Icons are an essential part of institutional life. I understand the machine language of social life as institutional logics: Constellations of subjects, practices, and objects grounded in a substantive good. These institutional goods—like market value, sovereignty, knowledge, love, information, God, nation—are unobservable, nonphenomenal givens.

We only know these goods through the doing and being accomplished in material practice, practice that depends on institutional objects. Institutional objects abound: accounts, money, property, corporations, economic models, territorial borders, passports, parliaments, ballot boxes, sacred centers, revealed texts, altars, experimental results, wedding rings, and family homes. It is through these objects that these goods are experienced by participants as both good and real, a signified “this” that is both teleological and ontological, objective in the double sense of being an objective and being an object.

Institutional objects are only causes to the extent that ends are immanent within them, intentional portals and pathways to material practice with particular effects and affects. Institutional objects thus return us to the fourth of Aristotle’s four-fold causes—material, efficient, formal, and final—of why things exist. For Aristotle, cause was an internal principle of ontological constitution, not only an external relationship between events.4Ricardo F. Crespo, “Causality, teleology and explanation in social sciences,” Working Paper. Centre for Humanities Engaging Science and Society (CHESS), Durham, 2016. The moderns have effaced the final cause, the end, to which Aristotle attached primacy; efficient causes now reign supreme. The institutional quality of such objects—that they are real goods—cannot be located just in the subjectivity of individuals and their beliefs, nor just in the material affordances of objects. Institutional objects fuse the teleological and the ontological, a good that is real, both desirable and actionable, the one tied to the other, material practices that exist because of a final cause.

That “good” is an ambiguous term is a good thing. I am drawn to the polysemic quality of “good,” denoting both desirability as an adjective and material possession as a noun, in order to convey the fusion of subjective value and objective thing characterizing an institutional logic. The goods around which institutional logics are organized are not just subjective valuations, qualities that ground utility as in marginalist economics; they are teleo-ontologies that afford and are afforded by material practices that produce the worthy real. The phenomenon of the gift is only known through its giving, as Elliot Wolfson has argued. So, too, the productivity of those material practices, and hence the institutional objects through which they are effected, depend on those goods. And reciprocally, the actionability, the believability, and the desirability of the goods depend upon these institutional objects. Institutional objects are not just prostheses.

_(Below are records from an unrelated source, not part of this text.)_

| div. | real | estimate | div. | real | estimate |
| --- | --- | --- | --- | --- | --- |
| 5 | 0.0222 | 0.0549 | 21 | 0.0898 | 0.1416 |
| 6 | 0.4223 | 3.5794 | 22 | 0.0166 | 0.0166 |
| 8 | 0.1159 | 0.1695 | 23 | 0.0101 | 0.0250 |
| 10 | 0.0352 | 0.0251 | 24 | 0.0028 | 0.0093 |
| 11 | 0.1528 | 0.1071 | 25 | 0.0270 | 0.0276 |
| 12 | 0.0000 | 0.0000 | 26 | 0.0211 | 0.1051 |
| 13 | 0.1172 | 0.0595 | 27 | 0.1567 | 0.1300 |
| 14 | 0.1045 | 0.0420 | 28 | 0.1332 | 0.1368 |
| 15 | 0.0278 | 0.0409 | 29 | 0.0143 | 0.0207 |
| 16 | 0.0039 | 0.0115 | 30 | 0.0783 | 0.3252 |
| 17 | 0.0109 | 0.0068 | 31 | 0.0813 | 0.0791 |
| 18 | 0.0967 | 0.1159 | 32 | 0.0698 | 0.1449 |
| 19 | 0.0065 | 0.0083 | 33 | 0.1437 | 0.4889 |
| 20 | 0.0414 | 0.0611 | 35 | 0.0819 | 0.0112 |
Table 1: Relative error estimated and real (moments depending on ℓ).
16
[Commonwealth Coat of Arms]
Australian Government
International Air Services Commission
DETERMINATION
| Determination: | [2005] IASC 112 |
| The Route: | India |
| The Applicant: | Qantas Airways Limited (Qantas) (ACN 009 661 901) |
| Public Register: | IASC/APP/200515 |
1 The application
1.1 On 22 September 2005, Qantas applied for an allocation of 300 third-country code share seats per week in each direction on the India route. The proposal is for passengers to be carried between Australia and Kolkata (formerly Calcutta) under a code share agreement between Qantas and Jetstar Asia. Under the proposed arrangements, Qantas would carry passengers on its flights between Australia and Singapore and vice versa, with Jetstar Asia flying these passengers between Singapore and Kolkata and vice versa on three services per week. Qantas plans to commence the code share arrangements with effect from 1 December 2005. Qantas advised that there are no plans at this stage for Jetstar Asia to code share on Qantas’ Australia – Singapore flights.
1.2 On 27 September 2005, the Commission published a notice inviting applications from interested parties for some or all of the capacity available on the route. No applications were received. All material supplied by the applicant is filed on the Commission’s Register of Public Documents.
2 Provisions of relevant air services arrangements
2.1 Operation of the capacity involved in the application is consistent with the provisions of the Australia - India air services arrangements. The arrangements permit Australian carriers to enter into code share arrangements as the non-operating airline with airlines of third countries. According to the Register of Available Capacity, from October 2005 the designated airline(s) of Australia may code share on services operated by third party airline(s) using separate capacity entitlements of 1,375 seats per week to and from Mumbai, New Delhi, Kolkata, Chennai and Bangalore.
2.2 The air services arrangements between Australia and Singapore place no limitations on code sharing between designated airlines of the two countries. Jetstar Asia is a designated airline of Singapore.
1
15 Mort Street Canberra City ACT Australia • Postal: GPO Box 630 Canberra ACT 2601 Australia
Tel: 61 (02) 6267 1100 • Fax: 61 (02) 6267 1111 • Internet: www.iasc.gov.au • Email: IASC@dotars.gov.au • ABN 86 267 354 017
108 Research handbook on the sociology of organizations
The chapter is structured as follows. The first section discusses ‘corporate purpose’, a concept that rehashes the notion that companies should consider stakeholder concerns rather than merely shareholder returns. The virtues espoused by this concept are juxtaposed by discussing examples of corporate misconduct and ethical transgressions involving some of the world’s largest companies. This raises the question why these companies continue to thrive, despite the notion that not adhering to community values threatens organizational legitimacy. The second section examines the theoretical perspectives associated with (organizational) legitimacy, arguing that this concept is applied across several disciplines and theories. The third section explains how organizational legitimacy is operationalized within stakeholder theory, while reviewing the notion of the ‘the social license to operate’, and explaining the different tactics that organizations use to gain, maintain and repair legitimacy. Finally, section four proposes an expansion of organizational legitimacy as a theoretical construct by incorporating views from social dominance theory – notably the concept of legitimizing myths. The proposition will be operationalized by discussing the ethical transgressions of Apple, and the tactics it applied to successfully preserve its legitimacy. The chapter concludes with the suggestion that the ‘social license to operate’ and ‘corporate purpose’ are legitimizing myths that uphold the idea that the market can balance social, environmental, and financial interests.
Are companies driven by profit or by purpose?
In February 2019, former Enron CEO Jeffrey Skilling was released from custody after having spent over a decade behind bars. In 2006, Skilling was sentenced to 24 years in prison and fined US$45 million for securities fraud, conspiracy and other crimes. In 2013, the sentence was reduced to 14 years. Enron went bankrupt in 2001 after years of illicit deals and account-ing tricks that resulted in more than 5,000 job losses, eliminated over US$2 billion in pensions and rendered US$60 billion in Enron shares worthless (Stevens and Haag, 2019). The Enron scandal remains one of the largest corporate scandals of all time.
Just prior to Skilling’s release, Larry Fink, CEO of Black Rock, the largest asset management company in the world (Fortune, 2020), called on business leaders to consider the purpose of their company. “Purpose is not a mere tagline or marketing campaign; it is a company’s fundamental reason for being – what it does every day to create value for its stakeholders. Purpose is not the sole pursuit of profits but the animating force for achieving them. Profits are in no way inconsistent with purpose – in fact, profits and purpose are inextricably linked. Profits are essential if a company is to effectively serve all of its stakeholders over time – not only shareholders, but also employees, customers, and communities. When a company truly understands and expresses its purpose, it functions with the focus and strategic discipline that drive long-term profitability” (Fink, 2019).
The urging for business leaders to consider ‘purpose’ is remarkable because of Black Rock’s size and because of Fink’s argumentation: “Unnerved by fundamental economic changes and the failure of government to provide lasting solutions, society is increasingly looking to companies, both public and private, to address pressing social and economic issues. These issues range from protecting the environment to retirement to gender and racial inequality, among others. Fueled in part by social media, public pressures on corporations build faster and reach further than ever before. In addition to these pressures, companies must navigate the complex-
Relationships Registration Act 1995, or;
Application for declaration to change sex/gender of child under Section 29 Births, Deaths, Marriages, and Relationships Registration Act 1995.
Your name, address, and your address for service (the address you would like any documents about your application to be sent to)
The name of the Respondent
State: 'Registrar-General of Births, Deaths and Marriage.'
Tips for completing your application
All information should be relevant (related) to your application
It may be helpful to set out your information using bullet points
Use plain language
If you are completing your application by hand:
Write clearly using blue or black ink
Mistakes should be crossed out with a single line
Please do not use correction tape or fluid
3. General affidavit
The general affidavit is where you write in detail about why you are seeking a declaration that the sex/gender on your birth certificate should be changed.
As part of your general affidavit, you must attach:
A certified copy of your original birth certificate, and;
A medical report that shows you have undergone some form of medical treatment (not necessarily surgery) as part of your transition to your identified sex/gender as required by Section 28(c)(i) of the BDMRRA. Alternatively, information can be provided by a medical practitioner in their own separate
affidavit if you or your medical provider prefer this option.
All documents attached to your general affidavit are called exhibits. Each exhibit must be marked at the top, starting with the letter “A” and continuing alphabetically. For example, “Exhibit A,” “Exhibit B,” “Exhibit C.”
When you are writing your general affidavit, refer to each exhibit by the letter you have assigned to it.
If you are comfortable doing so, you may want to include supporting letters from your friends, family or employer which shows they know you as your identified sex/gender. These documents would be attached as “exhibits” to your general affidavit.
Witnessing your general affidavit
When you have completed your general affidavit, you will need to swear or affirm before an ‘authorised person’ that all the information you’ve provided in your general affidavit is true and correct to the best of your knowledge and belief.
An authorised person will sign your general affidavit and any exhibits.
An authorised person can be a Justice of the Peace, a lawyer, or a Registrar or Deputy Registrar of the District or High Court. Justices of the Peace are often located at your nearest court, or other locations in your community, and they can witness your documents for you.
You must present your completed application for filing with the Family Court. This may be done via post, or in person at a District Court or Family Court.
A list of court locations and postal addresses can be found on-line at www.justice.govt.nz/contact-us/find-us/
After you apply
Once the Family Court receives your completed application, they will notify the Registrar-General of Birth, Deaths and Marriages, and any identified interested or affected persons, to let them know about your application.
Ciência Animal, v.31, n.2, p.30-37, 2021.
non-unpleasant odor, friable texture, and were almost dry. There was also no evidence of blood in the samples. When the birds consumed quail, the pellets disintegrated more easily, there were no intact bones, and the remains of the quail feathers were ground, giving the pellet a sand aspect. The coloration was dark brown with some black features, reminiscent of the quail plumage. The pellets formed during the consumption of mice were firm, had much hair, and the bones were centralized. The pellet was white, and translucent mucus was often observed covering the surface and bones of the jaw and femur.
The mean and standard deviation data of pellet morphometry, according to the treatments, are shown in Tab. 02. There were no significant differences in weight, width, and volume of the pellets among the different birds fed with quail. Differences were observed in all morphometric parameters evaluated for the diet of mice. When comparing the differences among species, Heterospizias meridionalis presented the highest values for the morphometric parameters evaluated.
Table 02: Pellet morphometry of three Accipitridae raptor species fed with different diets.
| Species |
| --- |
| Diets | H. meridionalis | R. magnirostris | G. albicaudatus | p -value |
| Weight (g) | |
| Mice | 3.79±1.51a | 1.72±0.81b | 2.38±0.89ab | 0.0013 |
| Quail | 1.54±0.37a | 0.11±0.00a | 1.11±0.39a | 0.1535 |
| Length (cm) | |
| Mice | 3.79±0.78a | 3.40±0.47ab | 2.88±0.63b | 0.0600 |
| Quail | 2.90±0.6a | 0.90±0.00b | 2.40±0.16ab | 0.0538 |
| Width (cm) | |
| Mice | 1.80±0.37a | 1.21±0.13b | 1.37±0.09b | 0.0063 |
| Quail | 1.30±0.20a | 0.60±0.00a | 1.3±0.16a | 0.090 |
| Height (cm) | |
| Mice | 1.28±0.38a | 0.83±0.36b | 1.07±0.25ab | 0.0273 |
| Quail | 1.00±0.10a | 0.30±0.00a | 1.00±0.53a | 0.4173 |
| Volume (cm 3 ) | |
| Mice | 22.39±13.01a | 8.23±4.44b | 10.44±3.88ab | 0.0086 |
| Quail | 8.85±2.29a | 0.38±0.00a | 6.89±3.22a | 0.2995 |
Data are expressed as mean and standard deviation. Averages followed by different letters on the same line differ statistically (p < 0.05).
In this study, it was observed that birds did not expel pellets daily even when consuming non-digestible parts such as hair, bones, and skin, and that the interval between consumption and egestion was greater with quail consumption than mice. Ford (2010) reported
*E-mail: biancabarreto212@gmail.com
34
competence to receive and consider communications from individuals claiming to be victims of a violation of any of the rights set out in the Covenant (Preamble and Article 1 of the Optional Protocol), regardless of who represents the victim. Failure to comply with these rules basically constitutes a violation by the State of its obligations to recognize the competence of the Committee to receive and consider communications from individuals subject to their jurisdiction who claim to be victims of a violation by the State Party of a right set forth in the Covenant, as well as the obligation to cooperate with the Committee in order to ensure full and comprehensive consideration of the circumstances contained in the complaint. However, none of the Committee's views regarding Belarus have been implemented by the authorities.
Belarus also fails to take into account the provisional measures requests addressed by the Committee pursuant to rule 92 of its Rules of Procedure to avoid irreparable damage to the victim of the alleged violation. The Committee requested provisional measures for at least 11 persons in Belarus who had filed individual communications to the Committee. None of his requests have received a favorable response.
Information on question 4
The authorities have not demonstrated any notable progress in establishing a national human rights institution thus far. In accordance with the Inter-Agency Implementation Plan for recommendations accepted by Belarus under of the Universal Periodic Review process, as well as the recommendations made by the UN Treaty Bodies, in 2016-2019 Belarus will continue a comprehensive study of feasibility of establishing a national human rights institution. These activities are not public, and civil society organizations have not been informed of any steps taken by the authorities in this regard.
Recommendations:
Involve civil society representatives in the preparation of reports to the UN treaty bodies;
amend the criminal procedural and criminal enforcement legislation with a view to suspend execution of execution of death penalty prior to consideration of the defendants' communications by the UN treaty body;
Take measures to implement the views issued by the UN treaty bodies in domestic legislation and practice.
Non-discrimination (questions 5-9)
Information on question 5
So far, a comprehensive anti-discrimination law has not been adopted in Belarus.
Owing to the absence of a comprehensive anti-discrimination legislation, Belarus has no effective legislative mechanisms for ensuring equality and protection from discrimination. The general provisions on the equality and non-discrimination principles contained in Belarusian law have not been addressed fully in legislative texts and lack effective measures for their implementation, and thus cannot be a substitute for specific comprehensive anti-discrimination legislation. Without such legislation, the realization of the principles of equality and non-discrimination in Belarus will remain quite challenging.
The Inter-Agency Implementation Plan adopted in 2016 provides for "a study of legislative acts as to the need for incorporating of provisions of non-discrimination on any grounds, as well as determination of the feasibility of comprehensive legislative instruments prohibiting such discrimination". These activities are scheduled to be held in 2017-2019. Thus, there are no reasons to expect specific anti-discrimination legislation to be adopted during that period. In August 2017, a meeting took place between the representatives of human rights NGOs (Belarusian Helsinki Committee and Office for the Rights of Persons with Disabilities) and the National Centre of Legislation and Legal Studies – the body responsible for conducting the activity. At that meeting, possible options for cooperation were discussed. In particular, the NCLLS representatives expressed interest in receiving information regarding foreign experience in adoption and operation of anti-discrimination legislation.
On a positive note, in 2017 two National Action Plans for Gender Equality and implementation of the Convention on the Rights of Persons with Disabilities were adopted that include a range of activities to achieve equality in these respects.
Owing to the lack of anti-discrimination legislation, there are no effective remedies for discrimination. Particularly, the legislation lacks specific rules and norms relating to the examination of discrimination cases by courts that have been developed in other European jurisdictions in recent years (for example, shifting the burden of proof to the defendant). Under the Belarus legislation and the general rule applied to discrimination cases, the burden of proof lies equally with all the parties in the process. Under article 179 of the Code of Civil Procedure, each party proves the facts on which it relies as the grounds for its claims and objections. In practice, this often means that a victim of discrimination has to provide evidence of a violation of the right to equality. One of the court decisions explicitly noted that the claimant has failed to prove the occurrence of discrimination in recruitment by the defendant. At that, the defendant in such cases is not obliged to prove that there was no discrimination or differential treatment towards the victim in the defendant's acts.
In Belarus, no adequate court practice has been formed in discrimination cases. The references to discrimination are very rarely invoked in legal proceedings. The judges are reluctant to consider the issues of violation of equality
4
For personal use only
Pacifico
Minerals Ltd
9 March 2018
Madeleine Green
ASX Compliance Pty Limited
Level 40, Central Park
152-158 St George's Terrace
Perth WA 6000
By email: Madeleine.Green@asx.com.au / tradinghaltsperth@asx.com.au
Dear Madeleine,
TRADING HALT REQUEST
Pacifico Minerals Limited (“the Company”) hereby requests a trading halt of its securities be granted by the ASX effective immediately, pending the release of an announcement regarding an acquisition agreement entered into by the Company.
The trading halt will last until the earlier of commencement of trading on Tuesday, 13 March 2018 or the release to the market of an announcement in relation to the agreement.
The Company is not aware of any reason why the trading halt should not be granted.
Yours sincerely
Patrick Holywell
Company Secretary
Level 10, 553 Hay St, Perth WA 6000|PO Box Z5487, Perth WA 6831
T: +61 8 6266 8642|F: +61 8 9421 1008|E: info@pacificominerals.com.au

It is through their visible icons that goods call us to projects and to their practices which author and authorize us, a material objectification that affords the production of invisible goods at which we can never arrive. These goods are never just phenomenal, derivable from the senses and reason, but they are also never dissociable from the material practices that render them believable and actionable. They are not, as some have thought of values, located beyond subjects and objects, but between them—in practice.

Institutional objects are anonymously authored icons, like images giving access to an invisible good, an invisibility and unknowability that are the icons’ condition of possibility. This visibility depends upon and gives access to that invisible unknown, like the body and image of Jesus does to the Triune God, my daughter’s restored body mechanics to health, or the unattended shoes and bread slices to the gift. Institutional logics subjectify us through our being seen and intended through these material practices and the institutional substances that ground them. They bind us to each other through the common faith in a practice whose ground we cannot see.

This is the immanent world of Carroll Gardens. If it is all there is, it is quite a lot.